# [Brief A]
Reproduce word for word the records from the line containing "collector number: 10926" down through the line containing "genus: Neraudia", including both of those lines.

START Text shown

The girl child watches, sometimes tugs at cloth where tent is pitched over lean pole, pole that seems reluctant to stay moored in earth. Osiris smokes a cigarette as he pitches the tent, throws its stub into the river, calms himself with a sharp exhale, then starts again. The tent—a riverside constellation that, if imagined in narrow-eyed vision, could almost resemble the triangle of stars in the sky—is up now.
***
My Korean mother leaves me on a fall day in the 1980s. I don’t know the year, only that it is cold, and she—who peels red apples in one unbroken skin, massages my calves when they’ve fallen asleep from sitting too long—is very suddenly gone. At night, I search the streets for her. When I return to my father’s house, he stands in front of me, accusatory, drunk: Your mother came to see you, didn’t she? He plucks the desire straight from my closed lips, but the truth is she doesn’t come back, and it is two decades later when I go to see her. She sends me a letter when I am in a Buddhist monastery in the south of France, and finally I know where to go and what to do: Go to Korea. Go to my mother.

END Text shown
START Data provided

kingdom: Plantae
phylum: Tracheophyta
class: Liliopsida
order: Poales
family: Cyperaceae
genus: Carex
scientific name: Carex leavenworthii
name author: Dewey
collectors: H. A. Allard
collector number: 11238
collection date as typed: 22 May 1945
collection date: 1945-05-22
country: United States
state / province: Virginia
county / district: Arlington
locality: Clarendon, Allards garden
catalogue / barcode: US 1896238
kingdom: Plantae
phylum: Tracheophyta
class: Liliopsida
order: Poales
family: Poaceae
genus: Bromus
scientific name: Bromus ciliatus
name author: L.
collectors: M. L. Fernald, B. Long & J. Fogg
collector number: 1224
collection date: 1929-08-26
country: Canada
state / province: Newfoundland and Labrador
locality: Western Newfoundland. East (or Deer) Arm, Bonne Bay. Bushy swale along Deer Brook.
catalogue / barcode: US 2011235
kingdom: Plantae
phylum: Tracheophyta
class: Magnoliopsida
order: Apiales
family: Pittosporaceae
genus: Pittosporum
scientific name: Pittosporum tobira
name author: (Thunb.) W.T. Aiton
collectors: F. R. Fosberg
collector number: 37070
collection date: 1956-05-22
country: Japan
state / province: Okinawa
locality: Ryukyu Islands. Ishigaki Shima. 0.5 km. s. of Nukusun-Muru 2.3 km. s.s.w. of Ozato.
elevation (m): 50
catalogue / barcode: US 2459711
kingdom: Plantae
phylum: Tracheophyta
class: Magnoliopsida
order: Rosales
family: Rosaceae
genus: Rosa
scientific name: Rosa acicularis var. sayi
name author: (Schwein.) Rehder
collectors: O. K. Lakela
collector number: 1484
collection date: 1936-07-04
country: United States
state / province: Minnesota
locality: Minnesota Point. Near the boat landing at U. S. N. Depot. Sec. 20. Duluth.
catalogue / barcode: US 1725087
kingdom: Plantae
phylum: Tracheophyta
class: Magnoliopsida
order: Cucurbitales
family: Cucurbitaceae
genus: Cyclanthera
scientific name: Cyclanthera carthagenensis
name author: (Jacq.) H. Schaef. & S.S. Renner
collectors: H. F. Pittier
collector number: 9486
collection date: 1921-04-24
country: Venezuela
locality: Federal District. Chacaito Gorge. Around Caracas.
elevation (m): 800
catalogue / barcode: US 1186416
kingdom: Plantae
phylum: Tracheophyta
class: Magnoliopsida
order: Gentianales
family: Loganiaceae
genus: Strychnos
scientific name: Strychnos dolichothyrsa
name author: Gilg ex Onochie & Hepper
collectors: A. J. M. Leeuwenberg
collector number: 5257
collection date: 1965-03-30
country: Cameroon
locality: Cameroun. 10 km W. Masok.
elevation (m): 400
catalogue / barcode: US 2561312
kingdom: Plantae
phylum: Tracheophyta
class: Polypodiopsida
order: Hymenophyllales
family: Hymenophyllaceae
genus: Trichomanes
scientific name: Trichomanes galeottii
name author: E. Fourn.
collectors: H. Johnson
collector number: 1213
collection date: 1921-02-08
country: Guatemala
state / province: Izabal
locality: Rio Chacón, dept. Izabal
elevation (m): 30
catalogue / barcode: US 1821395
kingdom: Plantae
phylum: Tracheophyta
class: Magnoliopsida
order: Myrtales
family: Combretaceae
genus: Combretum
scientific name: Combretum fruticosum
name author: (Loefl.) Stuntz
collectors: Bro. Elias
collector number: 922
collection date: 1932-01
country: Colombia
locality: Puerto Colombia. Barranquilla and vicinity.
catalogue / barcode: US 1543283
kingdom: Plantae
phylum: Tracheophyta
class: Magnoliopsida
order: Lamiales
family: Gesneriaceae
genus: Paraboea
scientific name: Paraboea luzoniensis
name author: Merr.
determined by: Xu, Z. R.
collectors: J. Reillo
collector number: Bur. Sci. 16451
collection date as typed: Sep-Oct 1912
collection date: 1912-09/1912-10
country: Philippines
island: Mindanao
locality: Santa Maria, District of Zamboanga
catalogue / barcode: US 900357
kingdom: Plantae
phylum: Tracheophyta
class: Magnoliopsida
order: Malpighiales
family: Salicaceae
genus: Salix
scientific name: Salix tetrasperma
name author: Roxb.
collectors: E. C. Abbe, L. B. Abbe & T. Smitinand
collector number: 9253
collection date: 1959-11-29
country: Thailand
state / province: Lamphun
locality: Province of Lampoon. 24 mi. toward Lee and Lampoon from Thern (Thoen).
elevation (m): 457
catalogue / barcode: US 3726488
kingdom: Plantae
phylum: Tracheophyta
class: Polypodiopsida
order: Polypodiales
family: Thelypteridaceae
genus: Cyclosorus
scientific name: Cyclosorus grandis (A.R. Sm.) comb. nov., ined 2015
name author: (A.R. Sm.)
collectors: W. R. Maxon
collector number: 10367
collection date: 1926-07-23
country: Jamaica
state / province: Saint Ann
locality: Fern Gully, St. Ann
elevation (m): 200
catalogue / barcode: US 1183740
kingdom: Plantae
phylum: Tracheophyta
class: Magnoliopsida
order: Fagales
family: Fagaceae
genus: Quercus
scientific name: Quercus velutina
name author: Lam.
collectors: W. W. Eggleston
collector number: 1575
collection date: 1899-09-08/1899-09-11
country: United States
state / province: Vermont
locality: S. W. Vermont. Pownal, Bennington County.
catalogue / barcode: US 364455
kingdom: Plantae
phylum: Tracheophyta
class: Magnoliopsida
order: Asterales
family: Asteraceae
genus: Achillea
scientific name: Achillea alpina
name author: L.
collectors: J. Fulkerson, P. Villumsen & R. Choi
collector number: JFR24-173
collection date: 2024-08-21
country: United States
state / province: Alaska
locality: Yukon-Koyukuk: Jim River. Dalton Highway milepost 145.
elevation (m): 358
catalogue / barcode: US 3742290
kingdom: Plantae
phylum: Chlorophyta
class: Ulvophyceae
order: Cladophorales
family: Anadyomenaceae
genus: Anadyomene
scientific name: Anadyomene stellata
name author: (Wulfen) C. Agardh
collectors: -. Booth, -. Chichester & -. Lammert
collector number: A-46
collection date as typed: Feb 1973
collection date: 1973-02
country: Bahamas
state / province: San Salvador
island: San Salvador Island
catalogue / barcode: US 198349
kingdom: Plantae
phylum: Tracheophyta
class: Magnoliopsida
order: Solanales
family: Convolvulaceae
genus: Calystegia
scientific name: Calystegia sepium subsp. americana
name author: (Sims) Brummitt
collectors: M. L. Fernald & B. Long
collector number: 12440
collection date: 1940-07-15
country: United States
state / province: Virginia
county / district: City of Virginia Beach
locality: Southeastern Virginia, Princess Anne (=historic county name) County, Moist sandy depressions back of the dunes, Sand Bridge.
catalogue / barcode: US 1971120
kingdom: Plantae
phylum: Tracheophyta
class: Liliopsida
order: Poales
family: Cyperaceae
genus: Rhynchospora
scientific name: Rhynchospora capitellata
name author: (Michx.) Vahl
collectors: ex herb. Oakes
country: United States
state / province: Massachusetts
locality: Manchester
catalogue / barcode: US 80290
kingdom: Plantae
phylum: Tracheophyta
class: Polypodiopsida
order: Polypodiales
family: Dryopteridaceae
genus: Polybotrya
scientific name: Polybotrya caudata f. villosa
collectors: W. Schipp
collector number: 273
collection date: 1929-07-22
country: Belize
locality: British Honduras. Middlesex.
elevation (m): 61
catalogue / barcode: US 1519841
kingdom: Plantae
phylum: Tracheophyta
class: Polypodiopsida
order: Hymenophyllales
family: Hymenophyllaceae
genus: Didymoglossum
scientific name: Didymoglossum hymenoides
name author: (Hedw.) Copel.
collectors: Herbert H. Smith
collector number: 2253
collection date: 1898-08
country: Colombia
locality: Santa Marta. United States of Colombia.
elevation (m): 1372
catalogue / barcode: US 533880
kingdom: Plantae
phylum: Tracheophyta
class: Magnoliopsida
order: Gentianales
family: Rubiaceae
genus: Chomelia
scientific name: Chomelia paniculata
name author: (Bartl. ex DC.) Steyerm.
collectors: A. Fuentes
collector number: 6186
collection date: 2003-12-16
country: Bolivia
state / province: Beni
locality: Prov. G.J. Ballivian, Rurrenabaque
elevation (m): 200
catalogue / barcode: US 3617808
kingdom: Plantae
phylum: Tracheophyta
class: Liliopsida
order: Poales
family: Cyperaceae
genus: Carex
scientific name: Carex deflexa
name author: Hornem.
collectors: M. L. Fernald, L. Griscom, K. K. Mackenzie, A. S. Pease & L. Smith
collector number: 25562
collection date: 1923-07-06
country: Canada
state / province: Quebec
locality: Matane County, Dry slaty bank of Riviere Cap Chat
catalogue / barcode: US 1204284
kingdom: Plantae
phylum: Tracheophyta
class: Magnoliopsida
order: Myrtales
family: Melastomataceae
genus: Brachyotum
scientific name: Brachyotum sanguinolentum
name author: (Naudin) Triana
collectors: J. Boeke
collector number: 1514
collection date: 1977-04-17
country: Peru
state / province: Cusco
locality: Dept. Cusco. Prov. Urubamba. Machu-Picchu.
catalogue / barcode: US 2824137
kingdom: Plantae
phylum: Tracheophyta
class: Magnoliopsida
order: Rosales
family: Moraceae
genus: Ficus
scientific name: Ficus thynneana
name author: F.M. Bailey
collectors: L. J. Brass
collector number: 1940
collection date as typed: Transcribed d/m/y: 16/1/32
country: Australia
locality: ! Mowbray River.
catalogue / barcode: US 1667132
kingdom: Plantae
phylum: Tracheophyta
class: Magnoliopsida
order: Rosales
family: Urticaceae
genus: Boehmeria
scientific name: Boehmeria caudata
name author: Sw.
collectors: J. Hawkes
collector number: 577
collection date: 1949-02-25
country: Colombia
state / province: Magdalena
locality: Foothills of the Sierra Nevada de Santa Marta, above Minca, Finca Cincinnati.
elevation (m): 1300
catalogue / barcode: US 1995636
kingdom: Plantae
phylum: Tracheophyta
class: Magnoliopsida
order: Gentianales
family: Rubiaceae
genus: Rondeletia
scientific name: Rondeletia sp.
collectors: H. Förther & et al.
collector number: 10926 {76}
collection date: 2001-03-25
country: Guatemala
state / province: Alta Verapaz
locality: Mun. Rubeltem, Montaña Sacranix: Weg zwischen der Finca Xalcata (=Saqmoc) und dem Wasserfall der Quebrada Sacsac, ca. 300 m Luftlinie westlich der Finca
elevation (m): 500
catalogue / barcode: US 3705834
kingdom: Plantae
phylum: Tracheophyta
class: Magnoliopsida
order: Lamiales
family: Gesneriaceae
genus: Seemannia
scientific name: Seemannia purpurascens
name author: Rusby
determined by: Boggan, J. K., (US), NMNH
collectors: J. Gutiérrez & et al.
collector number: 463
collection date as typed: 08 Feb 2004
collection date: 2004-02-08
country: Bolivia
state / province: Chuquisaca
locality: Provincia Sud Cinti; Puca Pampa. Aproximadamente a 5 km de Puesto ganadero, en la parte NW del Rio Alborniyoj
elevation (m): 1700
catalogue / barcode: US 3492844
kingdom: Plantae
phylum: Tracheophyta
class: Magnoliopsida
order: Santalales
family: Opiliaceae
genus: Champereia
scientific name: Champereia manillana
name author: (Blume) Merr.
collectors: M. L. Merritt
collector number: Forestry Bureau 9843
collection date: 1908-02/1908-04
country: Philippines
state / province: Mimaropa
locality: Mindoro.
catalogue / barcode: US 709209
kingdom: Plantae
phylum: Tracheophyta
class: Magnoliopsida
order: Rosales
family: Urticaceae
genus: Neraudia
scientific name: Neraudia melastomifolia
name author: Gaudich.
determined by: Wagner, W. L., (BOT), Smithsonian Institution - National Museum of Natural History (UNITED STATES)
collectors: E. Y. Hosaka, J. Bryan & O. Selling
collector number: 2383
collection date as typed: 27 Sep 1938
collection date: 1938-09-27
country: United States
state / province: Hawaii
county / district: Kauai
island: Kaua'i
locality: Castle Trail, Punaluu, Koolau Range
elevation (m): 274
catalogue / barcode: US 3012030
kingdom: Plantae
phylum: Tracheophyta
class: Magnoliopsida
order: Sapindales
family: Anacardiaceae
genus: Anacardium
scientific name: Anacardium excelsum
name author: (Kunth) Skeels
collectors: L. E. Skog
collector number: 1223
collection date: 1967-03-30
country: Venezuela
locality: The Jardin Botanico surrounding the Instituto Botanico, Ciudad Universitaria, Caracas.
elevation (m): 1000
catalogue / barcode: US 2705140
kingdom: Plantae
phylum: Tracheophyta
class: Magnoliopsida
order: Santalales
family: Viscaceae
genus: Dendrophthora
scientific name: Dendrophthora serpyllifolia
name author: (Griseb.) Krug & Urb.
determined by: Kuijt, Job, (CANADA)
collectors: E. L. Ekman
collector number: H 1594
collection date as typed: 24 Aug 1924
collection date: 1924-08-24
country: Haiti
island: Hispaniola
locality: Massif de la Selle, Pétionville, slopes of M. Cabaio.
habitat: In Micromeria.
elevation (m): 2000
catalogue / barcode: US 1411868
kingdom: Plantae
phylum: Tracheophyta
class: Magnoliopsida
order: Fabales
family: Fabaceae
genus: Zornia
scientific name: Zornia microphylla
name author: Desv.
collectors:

END Data provided

# [Brief B]
In the excerpt about the Korean mother, where is the narrator when her letter arrives?

# [Full response A]
collector number: 10926 {76}
collection date: 2001-03-25
country: Guatemala
state / province: Alta Verapaz
locality: Mun. Rubeltem, Montaña Sacranix: Weg zwischen der Finca Xalcata (=Saqmoc) und dem Wasserfall der Quebrada Sacsac, ca. 300 m Luftlinie westlich der Finca
elevation (m): 500
catalogue / barcode: US 3705834
kingdom: Plantae
phylum: Tracheophyta
class: Magnoliopsida
order: Lamiales
family: Gesneriaceae
genus: Seemannia
scientific name: Seemannia purpurascens
name author: Rusby
determined by: Boggan, J. K., (US), NMNH
collectors: J. Gutiérrez & et al.
collector number: 463
collection date as typed: 08 Feb 2004
collection date: 2004-02-08
country: Bolivia
state / province: Chuquisaca
locality: Provincia Sud Cinti; Puca Pampa. Aproximadamente a 5 km de Puesto ganadero, en la parte NW del Rio Alborniyoj
elevation (m): 1700
catalogue / barcode: US 3492844
kingdom: Plantae
phylum: Tracheophyta
class: Magnoliopsida
order: Santalales
family: Opiliaceae
genus: Champereia
scientific name: Champereia manillana
name author: (Blume) Merr.
collectors: M. L. Merritt
collector number: Forestry Bureau 9843
collection date: 1908-02/1908-04
country: Philippines
state / province: Mimaropa
locality: Mindoro.
catalogue / barcode: US 709209
kingdom: Plantae
phylum: Tracheophyta
class: Magnoliopsida
order: Rosales
family: Urticaceae
genus: Neraudia

# [Full response B]
In a Buddhist monastery in the south of France.